For a large health system, ensuring prompt answers to phone calls and easy access to information/support is a complex process — and very few organizations do it well. Inbound calls often involve outdated technology and long hold times that burden busy call center agents and frustrate patients. Ensuring a seamless caller experience is critical to keeping patients and their loved ones engaged. However, healthcare consumer expectations often vary depending on a person’s age.
While Millennials and Gen Z’ers are tech-savvy, more than capable of using health portals, they won’t waste time if they know that the issue is too complex to be solved quickly online. They still choose the phone for solving complicated problems. Gen X’ers are also comfortable with technology, but given busy work schedules and active children, they also toggle between channels. Gen X has the burden of not only managing their own health care, but that of their children, and even aging parents. While appointments may be made on a portal, Gen X’ers often turn to the ease of phone access in order to manage healthcare on the go. On the furthest end of the spectrum are the Baby Boomers, who can be intimidated by digital channels. 71% of Boomers prefer to initiate healthcare interactions over the phone.
Patient-centered access to care is top-of-mind for CIOs entering 2025. CHIME 24 Fall Forum emphasized a strong drive to make sure healthcare tech serves actual patient needs, not just innovation for its own sake. Tech must ease the challenge of navigating a large health system, not further complicate it.
Navigating healthcare portals is extremely difficult for the 30 million Americans that identify as having limited English proficiency and for the 21% of Americans that are illiterate. Aging also brings challenges to online access, as seen in older individuals with hand disabilities and vision loss who struggle to use web pages. Yet another obstacle is poverty, as over 40% of the 38 million adults with low incomes don’t own a computer, per the Pew Research Center. Similarly, 24 million American households lack an internet connection. Systems that have prioritized online methods of access, have ostracized certain segments of their patient populations.
When health systems let the voice channel become outdated and inefficient, it creates significant hurdles for a large portion of their patient base and contributes to a vicious cycle of poor health outcomes. In a time when 88% of healthcare appointments are still scheduled by phone, improving health equity means improving the voice channel.

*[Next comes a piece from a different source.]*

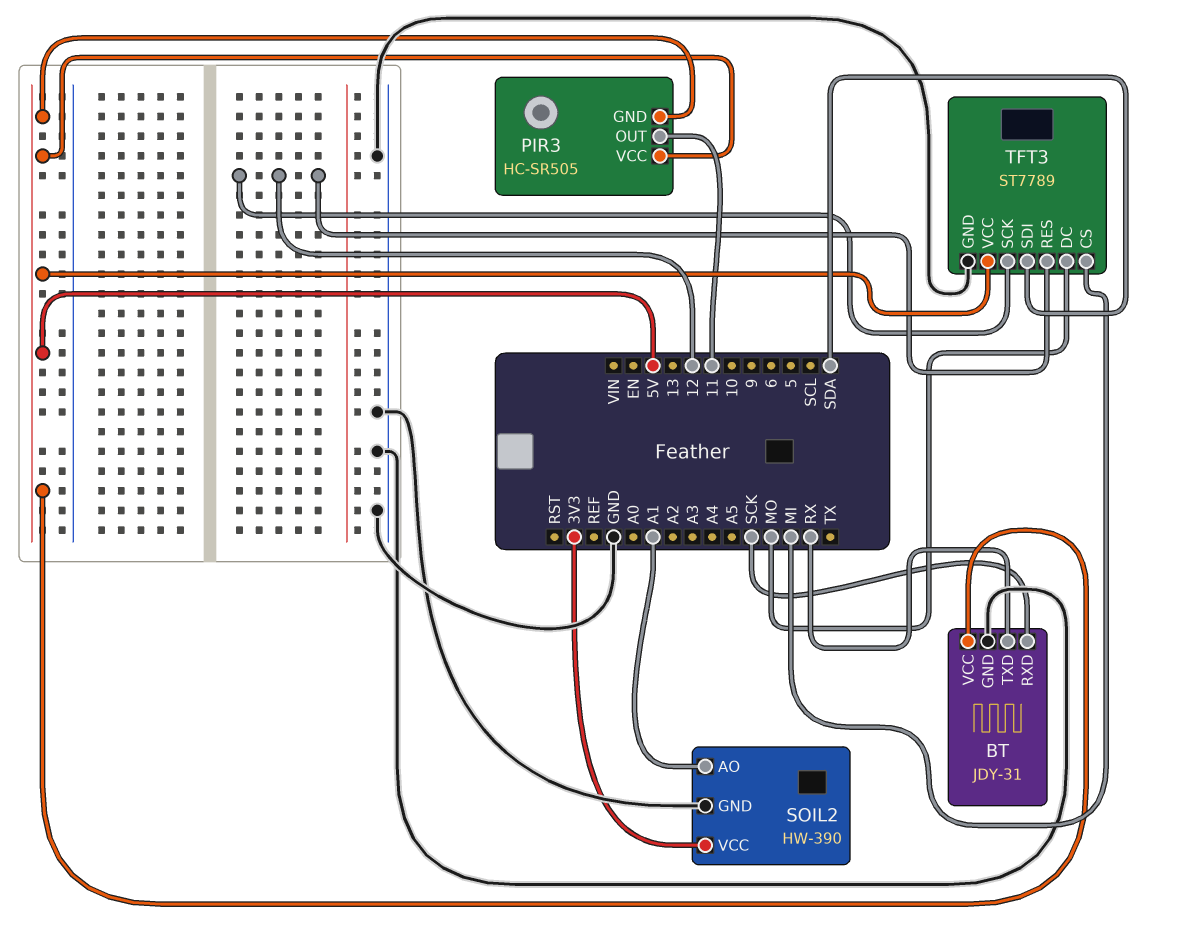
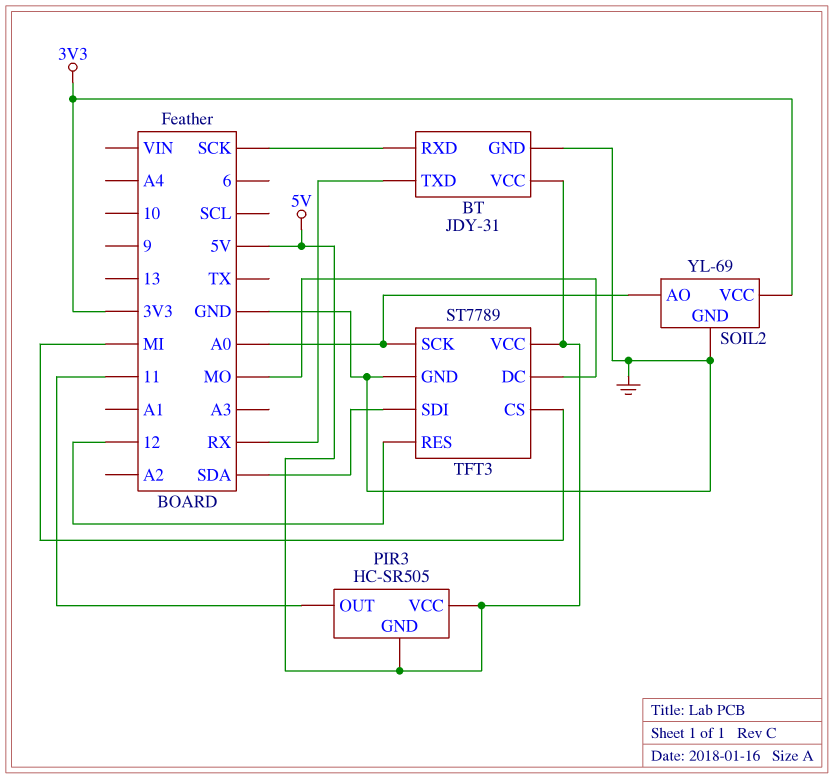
SOIL2: HW-390 -> YL-69
SOIL2 pin AO: A1 -> A0
TFT3 pin SCK: 12 -> A0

The most effective way to do this is with conversational AI.
Parlance, a leader in the IT space, has helped many of the largest health systems in the country balance technology investments with patient expectations by delivering virtual assistants in the voice channel, to hospital switchboard and RCM contact center operations. More than a thousand hospitals and clinics use Parlance to digitize the voice channel — providing better navigation for healthcare consumers, autonomously verifying patient identities, managing appointments, answering FAQs, and more.
People of every age and ability deserve easy access to care. As health systems seek to improve the patient journey through new technology investments, they can’t ignore the channel preferences and needs of their patient populations. Modernizing the phone is vital for healthcare organizations to meet consumer expectations and promote health equity and easy access to care.